= Quoted passage =
□ □ □ □ □ □ □

Labidi is faced with the harsh nature of life in the capital for young people today.
I tried to keep it as true to life as possible. I really like Paris, but it’s unrelentingly cruel, both in terms of living costs and social representation. Learning to accept the city’s brutality and the harsh nature of money is central to the film.

I didn’t want to make a staged film. I wanted to make a very straightforward and unpretentious film with a focus on the characters. My aim was for it to be as alive as possible, not a film with melancholic tendencies revolving around a form of hindsight where you look back on the past and say: "Oh, it was a brilliant time, look how much we struggled!", but rather a film that’s anchored firmly in the present, at a time when we’re still struggling.

How did you develop the film’s hybrid tone?
I wanted us to hover between genres and to inject comedy into what is ultimately a drama. I knew Aurélien Gabrielli really well; I wrote the film for him, and it was his genuinely unique personality which lent the film its distinctive feel of floating somewhere between genres, because he’s tongue-in-cheek, jaded, depressive and kind of cheerful, all rolled into one.

You also tackle, slowly but surely, the difficulties involved in changing social class, as well as identity issues.

□ □ □ □ □ □ □

= Complete the following =
- a) For each statement below, indicate whether it agrees with the interview excerpt, answering yes or no and quoting the words of the excerpt that decide it.
(i) The speaker wrote the film for Aurélien Gabrielli.
(ii) The speaker wanted a film that looks back on the past with melancholy.
(iii) The speaker describes Paris as cruel in terms of living costs.
- b) In the interview excerpt, swap "Paris" for "Lyon" in the passage starting with "Labidi is faced" and going on through "we’re still struggling.", and write out that passage again.
- c) According to the interview excerpt, what kind of film is it ultimately, despite the comedy injected into it?
The entries that follow the interview excerpt are not required for any part of this exercise.

□ □ □ □ □ □ □

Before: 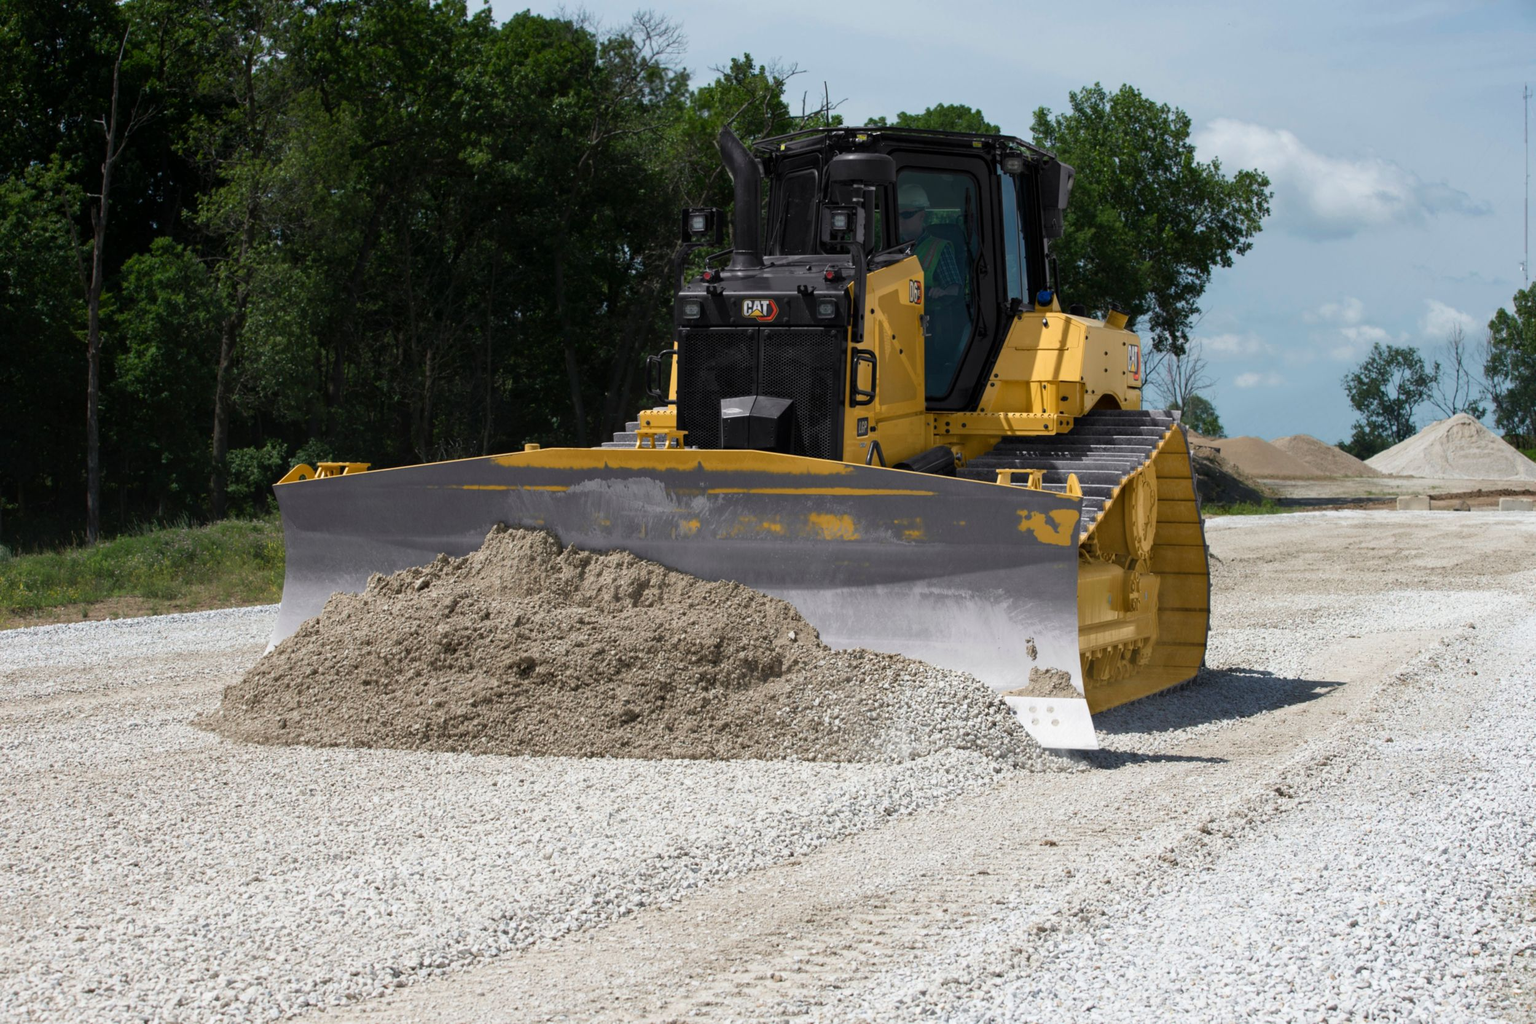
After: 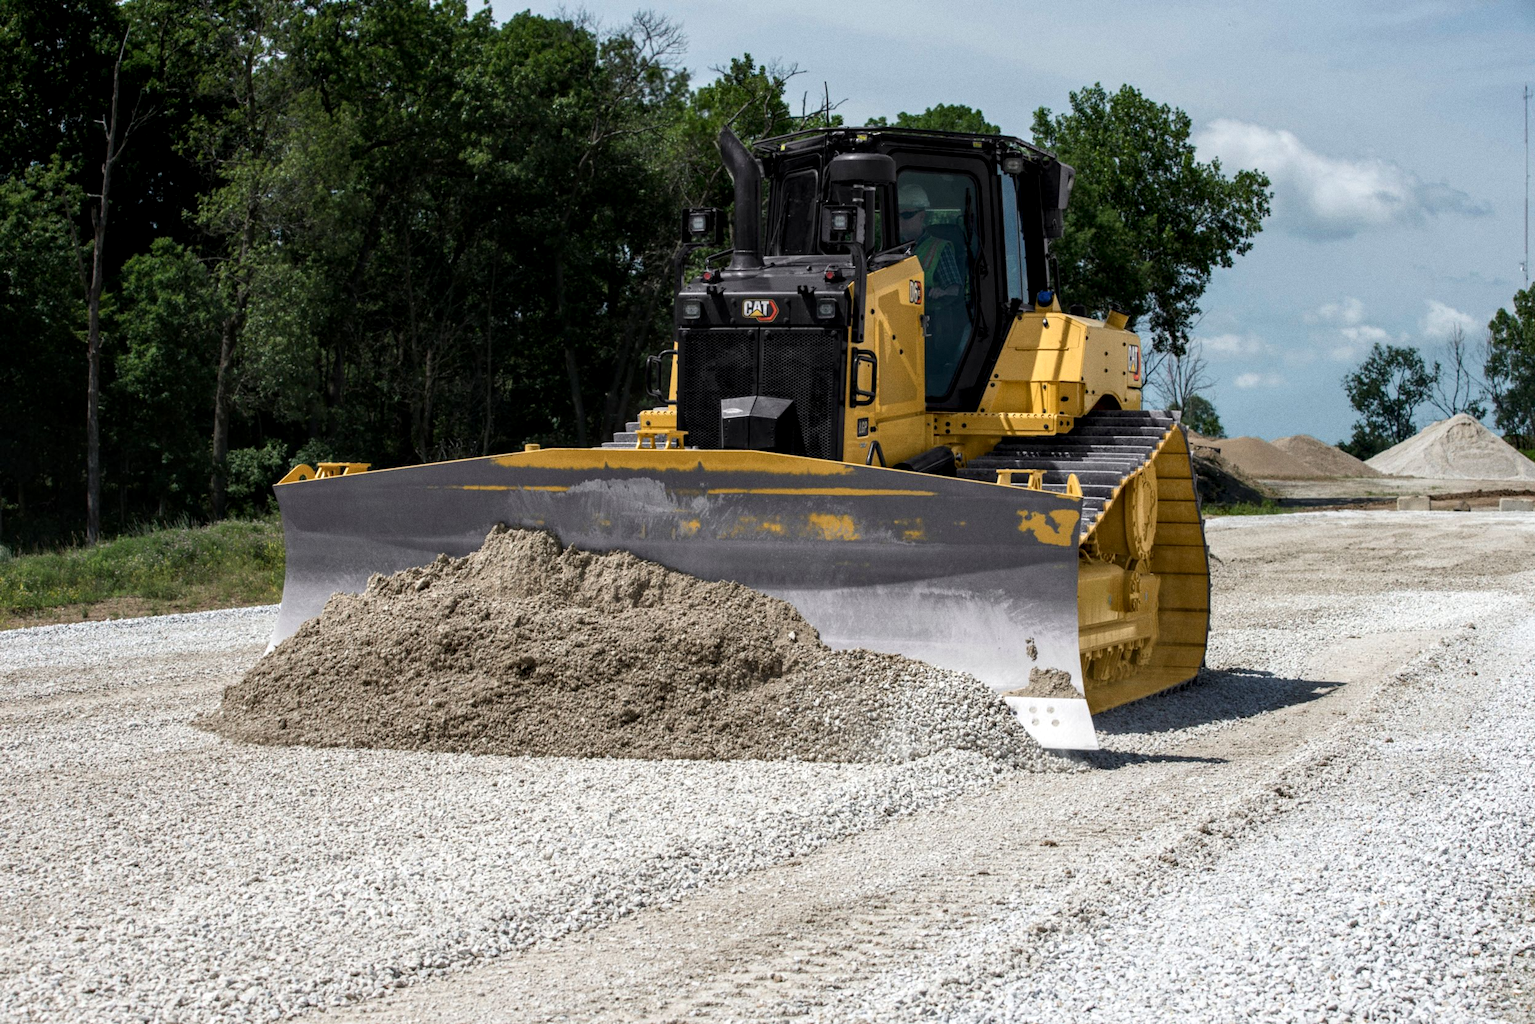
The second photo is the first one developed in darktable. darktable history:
grain: coarseness 0.47 ISO
local contrast: highlights 59%, detail 145%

□ □ □ □ □ □ □

= List of solutions =
- a)
(i) Yes: "I wrote the film for him"
(ii) No: "not a film with melancholic tendencies revolving around a form of hindsight"
(iii) Yes: "it’s unrelentingly cruel, both in terms of living costs and social representation"

- b)
Labidi is faced with the harsh nature of life in the capital for young people today.
I tried to keep it as true to life as possible. I really like Lyon, but it’s unrelentingly cruel, both in terms of living costs and social representation. Learning to accept the city’s brutality and the harsh nature of money is central to the film.

I didn’t want to make a staged film. I wanted to make a very straightforward and unpretentious film with a focus on the characters. My aim was for it to be as alive as possible, not a film with melancholic tendencies revolving around a form of hindsight where you look back on the past and say: "Oh, it was a brilliant time, look how much we struggled!", but rather a film that’s anchored firmly in the present, at a time when we’re still struggling.

- c) It is ultimately a drama.